Dust supressant trials Kings Cross to Edgeware Road

P1030841 I lived for a year or two in the heart of the roaring Kings Cross gyratory on the Cally Road.  It was an early-Victorian flat with poor insulation and bad secondary glazing.  The amount of fine black dust that would come into the flat was extraordinary.  It was generated by the passing traffic.  Amongst this dust was undoubtedly PM10 – the finest dust caused by tyre and brake abrasion and associated with a range of health problems amongst the young and the old.  A 2010 report for the Mayor said that over 4,000 early deaths were caused by long term exposure to air pollution:

It is widely accepted by the medical and scientific communities that there is a link between exposure to air pollution and the effects on health. These effects can vary in severity including mortality (death) and morbidity (the occurrence of illnesses throughout a life time). The evidence base from scientific studies shows that increased levels of fine particles in the air can increase risks of death. Increased exposure to particulates aggravates respiratory and cardio vascular conditions and research has shown that these particles can be inhaled deep into the respiratory tract.

The UK is in a lot of trouble with the EU for not taking measures to reduce PM10 pollution.   I finally got around to researching the 'dust supressant' trial advertised by the large yellow signs at Kings Cross. TfL says:

'The dust suppressant is a solution made up of Calcium Magnesium Acetate that literally sticks the particulate matter to the carriageway and prevents it re-circulating in the air. It is a biodegradable saline solution that will be sprayed in very small amounts, evenly on roads in the two trial sites.

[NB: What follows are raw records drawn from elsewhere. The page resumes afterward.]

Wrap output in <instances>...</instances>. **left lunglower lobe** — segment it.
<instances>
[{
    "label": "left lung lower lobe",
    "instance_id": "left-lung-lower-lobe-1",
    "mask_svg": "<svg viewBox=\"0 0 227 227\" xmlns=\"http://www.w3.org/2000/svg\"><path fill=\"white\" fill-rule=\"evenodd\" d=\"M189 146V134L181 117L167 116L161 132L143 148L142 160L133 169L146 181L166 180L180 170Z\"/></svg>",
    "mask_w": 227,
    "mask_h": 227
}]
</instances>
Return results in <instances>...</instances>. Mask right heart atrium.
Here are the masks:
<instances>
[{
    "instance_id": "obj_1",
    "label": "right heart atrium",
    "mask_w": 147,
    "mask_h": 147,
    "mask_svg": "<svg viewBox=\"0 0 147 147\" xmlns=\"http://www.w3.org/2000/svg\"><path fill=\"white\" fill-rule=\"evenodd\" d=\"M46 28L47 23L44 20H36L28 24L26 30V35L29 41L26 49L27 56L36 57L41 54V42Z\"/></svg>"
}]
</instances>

'As part of the trial the carriageway is first swept and jetwashed by a machine similar to a road dust sweeper and then the solution is applied by a modified winter gritting machine that has a very fine sprinkler-like system attached to it. It will be applied several times a week as deemed necessary in the early hours. The trial will last for six months and is hoped to reduce PM10 where it is used by 10-20 per cent.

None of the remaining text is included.